§ TASK DESCRIPTION
From the article on mental health conditions in South Africa, write out word for word the passage between "Bipolar mood disorder may" and "among other symptoms.", inclusive.

Life Healthcare leading the fight in diagnosing and treating mental health conditions in South Africa

Mental health conditions are amongst the most common health concerns reported throughout the world. In South Africa, it is estimated that one in ten adults1 will have experienced major clinical depression at some point in their life but only 25%1 have 1sought treatment and care.

Bipolar mood disorder is one of the most common mental health conditions and according to the World Health Organization, affect more than 45 million people around the globe.2 The outbreak of the COVID-19 pandemic and its devastating socio-economic impact has added further insult to injury, resulting in an increase in the number of mental health condition cases including bipolar mood disorder.

Although there has been significant research on mental health conditions in South Africa, research on the prevalence of mental health conditions such as depression and bipolar mood disorders has been scant. According to the Global Health Data Exchange, the estimated prevalence of major depressive disorder in South Africa in 2019 was 3.14%, and the estimated prevalence of bipolar mood disorder was 0.6% (but this is likely an underestimate, according to specialists and experts familiar with the subject).3

Education and awareness for bipolar mood disorder are critical in addressing the stigma related to the condition and ensures that the individual, their family and friends can better understand the treatments available and support those affected to live fully functional lives. In particular, individuals living with severe bipolar mood disorder symptoms, or are not diagnosed or are receiving effective treatment may contemplate suicide, and in many cases succeed in their attempts. If receiving the right treatment and support, suicidal thoughts can be managed to reduce the risk of self-harm or suicide. Therefore, greater awareness about bullying within schools or the workplace should be driven to contribute towards fighting the stigma associated with mental health conditions.

Bipolar mood disorder may be categorised by either manic and depressive episodes or a combination of both which are mostly separated by periods of normal mood. Manic episodes involve endless energy, racing thoughts, decreased need for sleep, feelings of unlimited power, increased substance abuse, poor judgement, euphoric mood, irritability and impulsiveness, among other symptoms.  

Depressive episodes, on the other hand, consist of anxiety, lack of appetite or excessive appetite, restlessness, self-doubts or feeling worthless, persistent sadness as well as suicidal thoughts in many cases, difficulty falling or staying asleep, loss of energy, inability to function at work, school and everyday life. People who experience manic episodes but do not experience depressive episodes may also be diagnosed with bipolar mood disorder. The exact cause of bipolar mood disorder is unknown, but several factors may be involved, such as biological differences where people appear to have physical changes in their brains. However, genetics is the more common indication where individuals have a first-degree relative, such as a sibling or parent, with the condition.

(Stored data)
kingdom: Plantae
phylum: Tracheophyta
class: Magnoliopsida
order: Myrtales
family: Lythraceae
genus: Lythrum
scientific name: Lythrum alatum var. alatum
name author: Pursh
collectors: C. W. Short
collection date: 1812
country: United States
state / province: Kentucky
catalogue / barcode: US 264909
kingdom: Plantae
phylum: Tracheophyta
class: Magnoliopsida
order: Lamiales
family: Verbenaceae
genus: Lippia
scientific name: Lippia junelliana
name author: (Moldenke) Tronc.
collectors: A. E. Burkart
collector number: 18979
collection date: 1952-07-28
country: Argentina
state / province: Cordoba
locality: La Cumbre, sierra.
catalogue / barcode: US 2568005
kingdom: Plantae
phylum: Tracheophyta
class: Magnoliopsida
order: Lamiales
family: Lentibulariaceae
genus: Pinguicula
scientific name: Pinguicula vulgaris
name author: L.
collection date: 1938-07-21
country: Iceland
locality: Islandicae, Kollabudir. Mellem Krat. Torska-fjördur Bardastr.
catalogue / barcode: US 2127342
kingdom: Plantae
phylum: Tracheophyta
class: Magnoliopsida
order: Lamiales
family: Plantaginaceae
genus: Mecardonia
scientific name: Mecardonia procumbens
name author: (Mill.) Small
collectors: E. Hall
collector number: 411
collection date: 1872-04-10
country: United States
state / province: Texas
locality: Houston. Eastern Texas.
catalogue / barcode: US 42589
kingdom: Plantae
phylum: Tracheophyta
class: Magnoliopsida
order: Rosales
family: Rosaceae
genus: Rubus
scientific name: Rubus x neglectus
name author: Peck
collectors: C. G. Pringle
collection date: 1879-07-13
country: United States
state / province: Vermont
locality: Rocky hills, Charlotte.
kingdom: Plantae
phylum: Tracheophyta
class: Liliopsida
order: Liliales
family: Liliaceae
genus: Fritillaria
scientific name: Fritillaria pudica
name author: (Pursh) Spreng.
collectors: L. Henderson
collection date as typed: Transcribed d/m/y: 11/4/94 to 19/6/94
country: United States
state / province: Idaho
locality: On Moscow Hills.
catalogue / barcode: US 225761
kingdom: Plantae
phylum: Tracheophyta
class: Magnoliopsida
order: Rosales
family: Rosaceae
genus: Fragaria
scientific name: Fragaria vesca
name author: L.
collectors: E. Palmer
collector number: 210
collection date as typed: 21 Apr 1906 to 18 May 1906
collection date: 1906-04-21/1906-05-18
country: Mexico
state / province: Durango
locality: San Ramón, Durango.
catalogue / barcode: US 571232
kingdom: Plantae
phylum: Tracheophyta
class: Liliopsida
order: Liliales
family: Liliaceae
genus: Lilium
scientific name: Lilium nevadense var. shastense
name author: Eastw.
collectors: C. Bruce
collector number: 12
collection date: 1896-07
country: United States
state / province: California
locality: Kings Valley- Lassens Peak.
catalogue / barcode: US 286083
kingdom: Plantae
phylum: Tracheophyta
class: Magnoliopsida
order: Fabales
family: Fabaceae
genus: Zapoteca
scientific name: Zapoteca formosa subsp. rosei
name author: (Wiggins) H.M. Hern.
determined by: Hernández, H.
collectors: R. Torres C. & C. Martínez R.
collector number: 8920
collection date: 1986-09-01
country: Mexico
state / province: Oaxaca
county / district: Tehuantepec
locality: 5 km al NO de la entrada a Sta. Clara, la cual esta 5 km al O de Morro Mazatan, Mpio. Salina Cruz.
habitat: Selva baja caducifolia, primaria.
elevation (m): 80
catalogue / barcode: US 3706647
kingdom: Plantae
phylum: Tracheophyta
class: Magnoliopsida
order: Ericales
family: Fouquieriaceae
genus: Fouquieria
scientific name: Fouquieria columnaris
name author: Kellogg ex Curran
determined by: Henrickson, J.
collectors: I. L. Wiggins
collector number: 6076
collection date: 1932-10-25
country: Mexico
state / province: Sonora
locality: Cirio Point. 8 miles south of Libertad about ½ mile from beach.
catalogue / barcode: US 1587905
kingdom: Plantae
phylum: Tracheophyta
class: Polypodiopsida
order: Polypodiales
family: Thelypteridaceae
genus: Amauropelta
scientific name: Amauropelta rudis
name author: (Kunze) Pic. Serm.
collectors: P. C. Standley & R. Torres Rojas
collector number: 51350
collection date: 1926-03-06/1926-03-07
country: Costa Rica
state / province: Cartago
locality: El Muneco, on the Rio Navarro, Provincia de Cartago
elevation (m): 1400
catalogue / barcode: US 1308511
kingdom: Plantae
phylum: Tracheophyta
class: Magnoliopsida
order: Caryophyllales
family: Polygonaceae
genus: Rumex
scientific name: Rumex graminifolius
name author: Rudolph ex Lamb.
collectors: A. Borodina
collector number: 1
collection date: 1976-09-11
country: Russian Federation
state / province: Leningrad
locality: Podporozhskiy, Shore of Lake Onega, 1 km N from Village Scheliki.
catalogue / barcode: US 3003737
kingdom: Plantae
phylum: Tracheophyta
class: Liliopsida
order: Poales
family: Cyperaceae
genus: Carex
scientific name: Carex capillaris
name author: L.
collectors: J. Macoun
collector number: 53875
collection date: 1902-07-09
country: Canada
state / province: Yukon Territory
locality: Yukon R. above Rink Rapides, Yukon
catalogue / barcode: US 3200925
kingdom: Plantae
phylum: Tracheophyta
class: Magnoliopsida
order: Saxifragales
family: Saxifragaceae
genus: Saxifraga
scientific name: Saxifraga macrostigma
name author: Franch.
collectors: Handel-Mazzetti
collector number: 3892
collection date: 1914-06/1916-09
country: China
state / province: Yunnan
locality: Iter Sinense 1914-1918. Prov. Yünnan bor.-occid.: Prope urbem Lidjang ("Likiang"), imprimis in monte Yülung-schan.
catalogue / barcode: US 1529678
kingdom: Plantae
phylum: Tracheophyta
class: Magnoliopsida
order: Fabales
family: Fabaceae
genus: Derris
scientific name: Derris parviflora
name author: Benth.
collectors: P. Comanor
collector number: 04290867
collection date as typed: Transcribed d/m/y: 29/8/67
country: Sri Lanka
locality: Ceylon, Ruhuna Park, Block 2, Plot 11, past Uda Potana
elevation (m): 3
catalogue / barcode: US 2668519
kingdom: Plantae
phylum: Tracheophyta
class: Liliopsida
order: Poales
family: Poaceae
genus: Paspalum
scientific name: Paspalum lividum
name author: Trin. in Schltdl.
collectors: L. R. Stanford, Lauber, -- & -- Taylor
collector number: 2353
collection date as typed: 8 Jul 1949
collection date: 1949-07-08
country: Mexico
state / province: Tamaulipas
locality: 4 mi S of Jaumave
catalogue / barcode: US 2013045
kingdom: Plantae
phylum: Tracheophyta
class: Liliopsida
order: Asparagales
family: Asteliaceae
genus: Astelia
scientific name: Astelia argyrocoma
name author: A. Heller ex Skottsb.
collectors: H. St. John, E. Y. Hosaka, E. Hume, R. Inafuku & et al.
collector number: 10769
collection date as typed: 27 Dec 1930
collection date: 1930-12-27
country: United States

§ ANSWER
Bipolar mood disorder may be categorised by either manic and depressive episodes or a combination of both which are mostly separated by periods of normal mood. Manic episodes involve endless energy, racing thoughts, decreased need for sleep, feelings of unlimited power, increased substance abuse, poor judgement, euphoric mood, irritability and impulsiveness, among other symptoms.